Sunday, December 20, 2009

710 Freeway tunnel would be feasible, Caltrans study finds

Traffic backs up on Valley Boulevard in Alhambra. A tunnel could eventually connect the 710 to the 605, the 210 or the 2. (Gary Friedman / Los Angeles Times),0,3597542.story

The preliminary survey examines five proposed underground areas for the final phase of the freeway and presents the challenges of each. Public hearings will be held before the report is finalized.

A long-awaited geological study for a proposal to complete the 710 Freeway as a tunnel under either the San Gabriel Valley or northeast Los Angeles found that such a project would be scientifically feasible.

The findings mark a small step in what even supporters say is a long road for the tunnel idea, which was proposed by transportation officials and some politicians after residents fought for decades against completing the 710 as an above-ground freeway.

The tunnel has also generated opposition, and building it would be significantly more expensive than a regular freeway.

The 710 ends in Alhambra, just north of the 10 Freeway. Planners originally envisioned that it would go through South Pasadena and Pasadena to link with the 210 Freeway.

Transportation officials began studying areas in five directions from the end of the freeway in January of last year.

Those zones stretch east to the 605 Freeway, north to the 210 Freeway, and west to the 2 Freeway.

The study, which is still in draft form, will not be finalized until early 2010, after a series of public meetings are held, said officials with the California Department of Transportation.

Abdi Saghafi, the Caltrans project manager for the 710 corridor, said the study did not favor one particular zone over another, but rather presented issues, challenges and conditions of each.

It was based on the assumption that the tunnel would be about 200 feet below ground and about 50 feet in diameter.

The study researched issues such as faults and seismic activity, groundwater conditions and the presence of hazardous materials, among others.

Some of the findings for each zone, according to the study, are:

Zone 1 (Northeast L.A.): There is one Superfund site in the northwest portion of the zone which could be a source of contaminated soil and groundwater in the tunnel.

There is also a possibility of encountering naturally occurring gases such as methane and hydrogen sulfide.

There are no active faults in the zone.

Zone 2 (Northeast L.A.): The active Raymond fault crosses the zone and there is also the potential of encountering naturally occurring gases.

Some soil and groundwater contamination could result in hazardous materials being encountered.

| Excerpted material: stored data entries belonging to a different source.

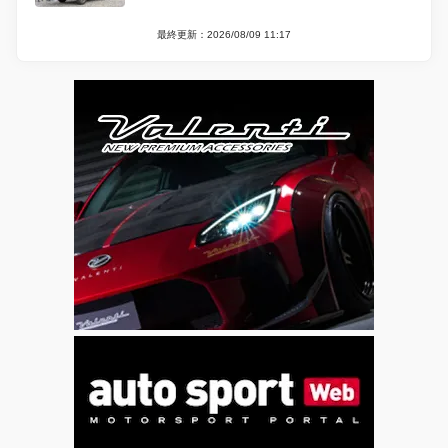
最終更新：2026/08/09 11:17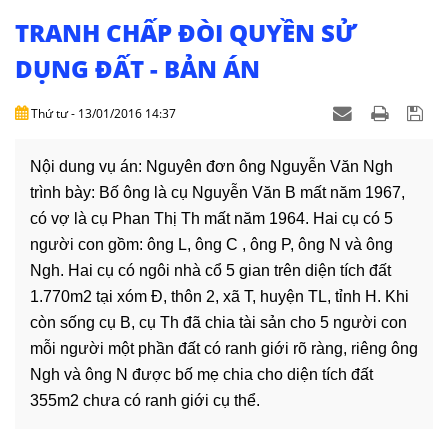
NHÀ
ĐẤT
TRANH CHẤP ĐÒI QUYỀN SỬ
DỤNG ĐẤT - BẢN ÁN
VĂN
BẢN
Thứ tư - 13/01/2016 14:37
-
BIỂU
MẪU
Nội dung vụ án: Nguyên đơn ông Nguyễn Văn Ngh
trình bày: Bố ông là cụ Nguyễn Văn B mất năm 1967,
LIÊN
có vợ là cụ Phan Thị Th mất năm 1964. Hai cụ có 5
HỆ
người con gồm: ông L, ông C , ông P, ông N và ông
Ngh. Hai cụ có ngôi nhà cổ 5 gian trên diện tích đất
1.770m2 tại xóm Đ, thôn 2, xã T, huyện TL, tỉnh H. Khi
còn sống cụ B, cụ Th đã chia tài sản cho 5 người con
mỗi người một phần đất có ranh giới rõ ràng, riêng ông
Ngh và ông N được bố mẹ chia cho diện tích đất
355m2 chưa có ranh giới cụ thể.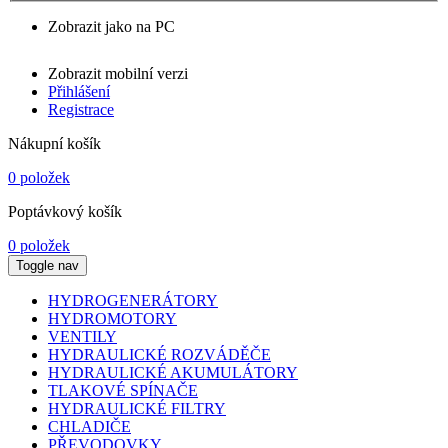
Zobrazit jako na PC
Zobrazit mobilní verzi
Přihlášení
Registrace
Nákupní košík
0 položek
Poptávkový košík
0 položek
Toggle nav
HYDROGENERÁTORY
HYDROMOTORY
VENTILY
HYDRAULICKÉ ROZVÁDĚČE
HYDRAULICKÉ AKUMULÁTORY
TLAKOVÉ SPÍNAČE
HYDRAULICKÉ FILTRY
CHLADIČE
PŘEVODOVKY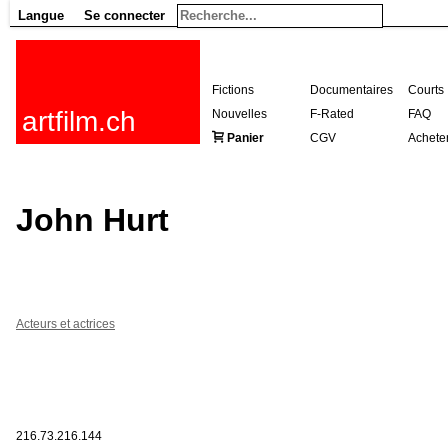
Langue
Se connecter
Fictions
Documentaires
Courts
artfilm.ch
Nouvelles
F-Rated
FAQ
Panier
CGV
Achete
John Hurt
Acteurs et actrices
216.73.216.144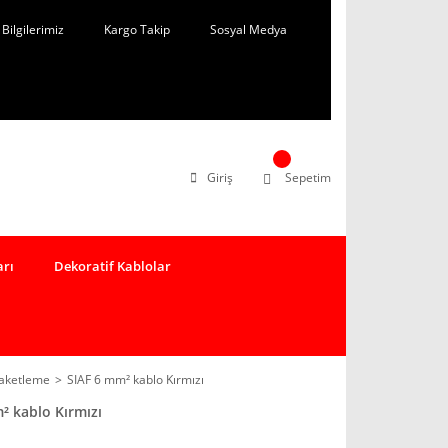
Bilgilerimiz
Kargo Takip
Sosyal Medya
Giriş
Sepetim
arı
Dekoratif Kablolar
Paketleme
SIAF 6 mm² kablo Kırmızı
² kablo Kırmızı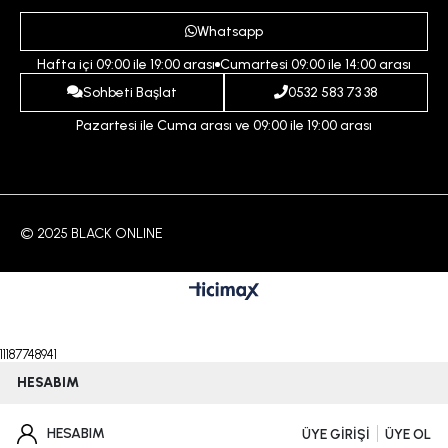
Ödeme ve Teslimat Koşulları
Yardım
Whatsapp
Çocuk
İptal ve İade Koşulları
Hafta içi 09:00 ile 19:00 arası
Cumartesi 09:00 ile 14:00 arası
İndirim
İletişim
Sohbeti Başlat
0532 583 73 38
Pazartesi ile Cuma arası ve 09:00 ile 19:00 arası
© 2025 BLACK ONLINE
11187748941
HESABIM
HESABIM
ÜYE GİRİŞİ
ÜYE OL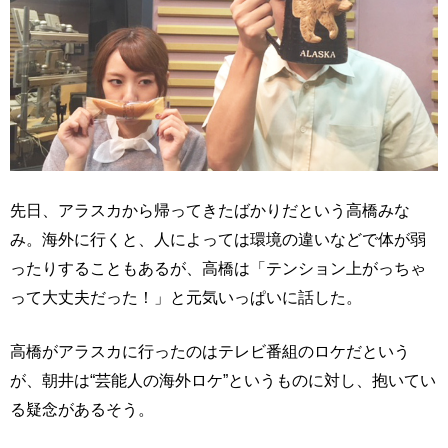
先日、アラスカから帰ってきたばかりだという高橋みな
み。海外に行くと、人によっては環境の違いなどで体が弱
ったりすることもあるが、高橋は「テンション上がっちゃ
って大丈夫だった！」と元気いっぱいに話した。
高橋がアラスカに行ったのはテレビ番組のロケだという
が、朝井は“芸能人の海外ロケ”というものに対し、抱いてい
る疑念があるそう。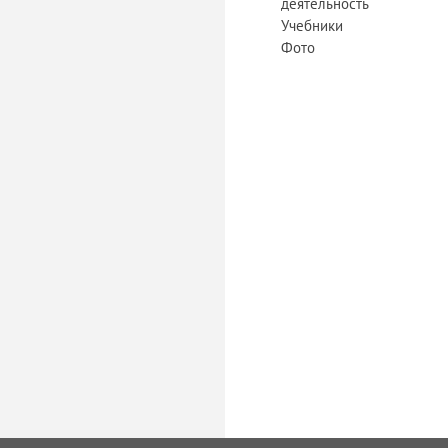
деятельность
Учебники
Фото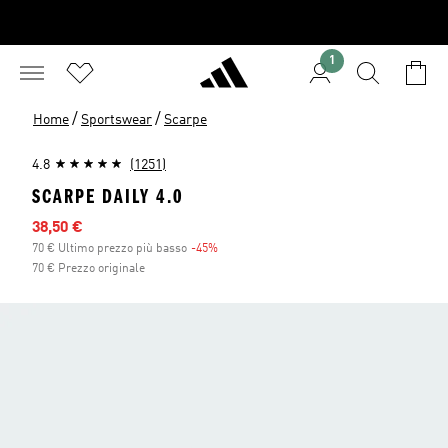
1
/
/
Home
Sportswear
Scarpe
4.8
(1251)
SCARPE DAILY 4.0
Prezzo scontato
38,50 €
70 € Ultimo prezzo più basso
-45%
Sconto
70 € Prezzo originale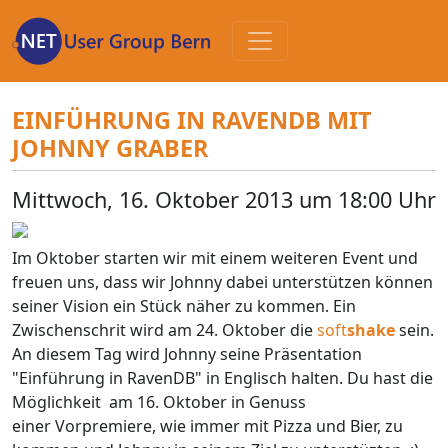
Zum
Inhalt
EINFÜHRUNG IN RAVENDB MIT
JOHNNY GRABER
Mittwoch, 16. Oktober 2013 um 18:00 Uhr
Im Oktober starten wir mit einem weiteren Event und
freuen uns, dass wir Johnny dabei unterstützen können
seiner Vision ein Stück näher zu kommen. Ein
Zwischenschrit wird am 24. Oktober die
soft
shake
sein.
An diesem Tag wird Johnny seine Präsentation
"Einführung in RavenDB" in Englisch halten. Du hast die
Möglichkeit am 16. Oktober in Genuss
einer Vorpremiere, wie immer mit Pizza und Bier, zu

Zone 3 (South Pasadena/Pasadena): The Raymond and San Rafael faults are groundwater barriers in this area, and there is one active and two potentially active faults in the area.

There are two places with minor soil contamination in the northern limits of the zone.

Zone 4 (San Marino/Pasadena): Active faults that cross the zone are the Raymond and Alhambra Wash faults.

There is one Superfund site in the southwestern end of the zone.

There are also six other sites with various levels of soil contamination.

Zone 5 (Alhambra/San Gabriel/Temple City): The active Alhambra Wash fault is in this zone and so are the perennial Rio Hondo and San Gabriel rivers.

There is one Superfund site in the south-central portion of the zone and seven other sites with various levels of soil and groundwater contamination.